“She can’t. She don’t know my name.”
Maurice felt as if privacy were being pulled away from his soul, as skin might be flayed from living flesh. “But you see,” he began, huskily, “there’s a—a girl who lives with us; and she—she mentioned your name.” Then, cringing, he told her about Edith.
Lily looked blankly puzzled; then she remembered; “Why, yes, sure enough! It was right at the gate—oh, as much as four years ago; I slipped, and she grabbed Jacky. Yes; it comes back to me; she told me she seen me the time we got ducked. ’Course, I gave her the glassy eye, and said I didn’t remember the gentleman in the boat with her. And she caught on that I lived here? Well, now, ain’t the world small?”
“Damned small,” Maurice said, dryly.
“Say,” said Jacky, from the doorway, “I got a—”
“Well, she—I mean this young lady—told my—ah, wife that you lived on Maple Street, and—” He was stammering with angry embarrassment; Lily gave a cluck of dismay. “Confound it!” said Maurice; “what’ll we do?”
“Now, don’t you worry!” Lily said, cheerfully. “If she ever speaks to me again, I’ll say, ‘Why, you have the advantage of me!’”
Her mincing politeness made him laugh, in spite of his irritation. “I think you’d like it in New York?” he urged.
Lily’s amber eyes were full of sympathy—but she was firm: “I wouldn’t live in New York for anything!”

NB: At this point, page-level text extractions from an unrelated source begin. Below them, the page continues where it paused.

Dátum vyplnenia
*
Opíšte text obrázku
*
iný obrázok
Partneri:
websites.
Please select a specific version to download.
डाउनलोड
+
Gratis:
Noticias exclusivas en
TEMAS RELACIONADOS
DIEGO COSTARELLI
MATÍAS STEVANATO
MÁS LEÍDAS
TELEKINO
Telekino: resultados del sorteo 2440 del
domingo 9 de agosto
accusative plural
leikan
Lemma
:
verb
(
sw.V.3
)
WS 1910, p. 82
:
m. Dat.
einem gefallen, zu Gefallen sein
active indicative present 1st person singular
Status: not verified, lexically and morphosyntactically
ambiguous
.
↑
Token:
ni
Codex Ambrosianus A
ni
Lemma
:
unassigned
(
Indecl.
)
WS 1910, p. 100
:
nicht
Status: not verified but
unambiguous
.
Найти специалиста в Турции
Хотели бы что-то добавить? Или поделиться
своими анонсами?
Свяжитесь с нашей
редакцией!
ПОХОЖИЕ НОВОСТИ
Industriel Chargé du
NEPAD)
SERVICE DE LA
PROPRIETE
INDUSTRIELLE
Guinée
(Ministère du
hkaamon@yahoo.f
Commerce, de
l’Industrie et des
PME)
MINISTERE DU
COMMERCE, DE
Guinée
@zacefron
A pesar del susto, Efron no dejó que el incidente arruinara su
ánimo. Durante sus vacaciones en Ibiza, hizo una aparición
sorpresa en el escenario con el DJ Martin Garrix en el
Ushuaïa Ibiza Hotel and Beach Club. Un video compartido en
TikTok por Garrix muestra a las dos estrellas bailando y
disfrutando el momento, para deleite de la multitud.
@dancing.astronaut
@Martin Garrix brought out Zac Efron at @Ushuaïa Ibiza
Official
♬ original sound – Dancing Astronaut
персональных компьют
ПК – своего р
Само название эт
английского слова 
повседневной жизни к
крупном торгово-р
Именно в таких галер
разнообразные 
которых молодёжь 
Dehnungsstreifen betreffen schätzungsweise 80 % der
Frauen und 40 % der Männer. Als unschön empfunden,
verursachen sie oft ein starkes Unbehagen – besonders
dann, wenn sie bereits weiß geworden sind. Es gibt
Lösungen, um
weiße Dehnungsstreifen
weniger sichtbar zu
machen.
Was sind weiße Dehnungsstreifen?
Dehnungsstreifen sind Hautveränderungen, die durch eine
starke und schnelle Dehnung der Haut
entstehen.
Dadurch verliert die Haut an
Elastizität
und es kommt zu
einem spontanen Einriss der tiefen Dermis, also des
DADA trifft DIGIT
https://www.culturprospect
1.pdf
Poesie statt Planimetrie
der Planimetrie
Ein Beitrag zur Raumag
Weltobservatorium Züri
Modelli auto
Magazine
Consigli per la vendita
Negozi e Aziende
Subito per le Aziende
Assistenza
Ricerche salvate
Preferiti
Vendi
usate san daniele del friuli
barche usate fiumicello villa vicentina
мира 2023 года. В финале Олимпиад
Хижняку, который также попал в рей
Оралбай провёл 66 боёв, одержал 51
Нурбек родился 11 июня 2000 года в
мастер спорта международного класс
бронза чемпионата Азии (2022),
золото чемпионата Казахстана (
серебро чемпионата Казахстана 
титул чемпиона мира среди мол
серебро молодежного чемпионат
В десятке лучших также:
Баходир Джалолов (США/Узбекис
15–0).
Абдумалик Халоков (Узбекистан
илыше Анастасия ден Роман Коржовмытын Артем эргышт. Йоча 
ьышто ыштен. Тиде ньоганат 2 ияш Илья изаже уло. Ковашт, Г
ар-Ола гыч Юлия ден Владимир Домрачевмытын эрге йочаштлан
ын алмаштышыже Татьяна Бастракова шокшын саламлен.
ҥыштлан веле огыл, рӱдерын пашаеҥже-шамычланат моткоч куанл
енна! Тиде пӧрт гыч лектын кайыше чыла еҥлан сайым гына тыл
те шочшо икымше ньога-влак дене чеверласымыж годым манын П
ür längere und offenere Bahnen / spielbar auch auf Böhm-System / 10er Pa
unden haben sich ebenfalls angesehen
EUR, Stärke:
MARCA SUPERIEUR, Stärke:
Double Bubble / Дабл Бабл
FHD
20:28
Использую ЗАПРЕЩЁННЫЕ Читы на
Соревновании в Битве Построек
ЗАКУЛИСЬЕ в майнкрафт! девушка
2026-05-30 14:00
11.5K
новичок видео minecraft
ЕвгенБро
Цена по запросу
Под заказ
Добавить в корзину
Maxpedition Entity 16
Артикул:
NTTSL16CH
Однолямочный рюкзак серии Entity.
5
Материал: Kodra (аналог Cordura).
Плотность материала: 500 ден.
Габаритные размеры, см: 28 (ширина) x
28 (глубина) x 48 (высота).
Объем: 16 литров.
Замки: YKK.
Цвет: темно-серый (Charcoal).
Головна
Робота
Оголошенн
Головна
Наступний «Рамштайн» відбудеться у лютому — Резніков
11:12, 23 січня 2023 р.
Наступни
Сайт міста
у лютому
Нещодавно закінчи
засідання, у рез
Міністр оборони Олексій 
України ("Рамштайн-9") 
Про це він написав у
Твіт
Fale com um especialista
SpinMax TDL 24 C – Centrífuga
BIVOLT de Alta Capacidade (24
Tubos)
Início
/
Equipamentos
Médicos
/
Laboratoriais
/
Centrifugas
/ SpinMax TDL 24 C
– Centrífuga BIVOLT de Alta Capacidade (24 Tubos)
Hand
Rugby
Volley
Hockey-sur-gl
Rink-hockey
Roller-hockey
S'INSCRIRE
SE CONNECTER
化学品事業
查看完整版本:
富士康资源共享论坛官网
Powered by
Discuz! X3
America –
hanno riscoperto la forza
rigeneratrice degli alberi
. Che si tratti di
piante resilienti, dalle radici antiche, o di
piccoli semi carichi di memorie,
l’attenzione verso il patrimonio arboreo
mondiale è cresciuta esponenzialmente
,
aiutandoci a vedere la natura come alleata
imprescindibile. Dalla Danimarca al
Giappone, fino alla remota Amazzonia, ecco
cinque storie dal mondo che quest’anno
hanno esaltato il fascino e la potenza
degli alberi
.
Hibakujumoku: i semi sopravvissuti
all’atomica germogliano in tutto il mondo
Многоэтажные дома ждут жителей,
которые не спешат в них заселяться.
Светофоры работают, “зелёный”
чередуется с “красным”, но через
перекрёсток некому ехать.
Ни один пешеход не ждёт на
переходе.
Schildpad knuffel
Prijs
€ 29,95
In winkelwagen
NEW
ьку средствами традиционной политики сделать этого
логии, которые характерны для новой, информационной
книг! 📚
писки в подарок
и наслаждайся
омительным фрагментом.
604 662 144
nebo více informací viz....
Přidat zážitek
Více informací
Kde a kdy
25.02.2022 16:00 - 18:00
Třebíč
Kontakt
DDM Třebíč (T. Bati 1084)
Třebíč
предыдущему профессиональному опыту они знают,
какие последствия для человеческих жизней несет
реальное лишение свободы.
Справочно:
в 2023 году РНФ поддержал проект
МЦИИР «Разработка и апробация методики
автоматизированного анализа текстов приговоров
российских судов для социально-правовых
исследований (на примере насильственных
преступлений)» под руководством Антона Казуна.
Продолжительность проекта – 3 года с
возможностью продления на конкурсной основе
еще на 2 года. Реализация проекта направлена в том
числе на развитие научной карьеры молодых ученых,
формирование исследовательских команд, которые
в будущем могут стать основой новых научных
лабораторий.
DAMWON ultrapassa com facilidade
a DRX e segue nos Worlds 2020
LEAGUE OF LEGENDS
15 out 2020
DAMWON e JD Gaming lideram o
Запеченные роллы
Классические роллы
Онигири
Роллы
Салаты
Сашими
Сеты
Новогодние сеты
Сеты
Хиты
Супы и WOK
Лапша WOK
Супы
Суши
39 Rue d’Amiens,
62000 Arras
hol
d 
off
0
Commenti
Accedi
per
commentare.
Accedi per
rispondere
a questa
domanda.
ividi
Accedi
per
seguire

“Mr. Gem’man,” said Jacky, sidling crabwise into the room to the shelter of his mother’s skirt; “I—”
“Say, now, Sweety, be quiet! No, Mr. Curtis; I only go into real good society, and I’ve always heard that New York ladies ain’t what they should be. And, besides, I want a garden for Jacky. I’ll tell you what I’ll do! I’ll take the top flat in that house on Ash Street. It has three little rooms I could let. There’s a widow lady’s been asking me to go in on it with her; it has a garden back of it Jacky could play in—last summer there was a reg’lar hedge of golden glow inside the fence! Mr. Curtis, you’d ‘a’ laughed! He pinched an orange off a hand-cart yesterday, just as cute! ’Course I gave him a good slap, and paid the man; but I had to laugh, he was so smart. And he’s got going now, on God—since I’ve been paying him to say his prayers. Well, I suppose I’ll have to be going to church one of these days,” she said, resignedly. “The questions he asks about God are something fierce! I don’t know how to answer ’em. Crazy to know what God eats—I told him bad boys.”
“Lily, I don’t think—Thunder and guns!” said Maurice, leaping to his feet and rubbing his ankle; “Lily, call him off! The little wretch put his teeth into me!”
Lily, horrified, slapped her son, who explained, bawling, “Well, b-b-but he didn’t let on he heard me tellin’ him that I—”
“I felt you,” Maurice said, laughing; “Gosh, Lily! He’s cut his eyeteeth—I’ll say that for him!” He poked Jacky with the toe of his boot, good-naturedly: “Don’t howl, Jacobus. Sorry I hurt your feelings. Lily, what I was going to say was, I don’t believe that Ash Street place is what you want?”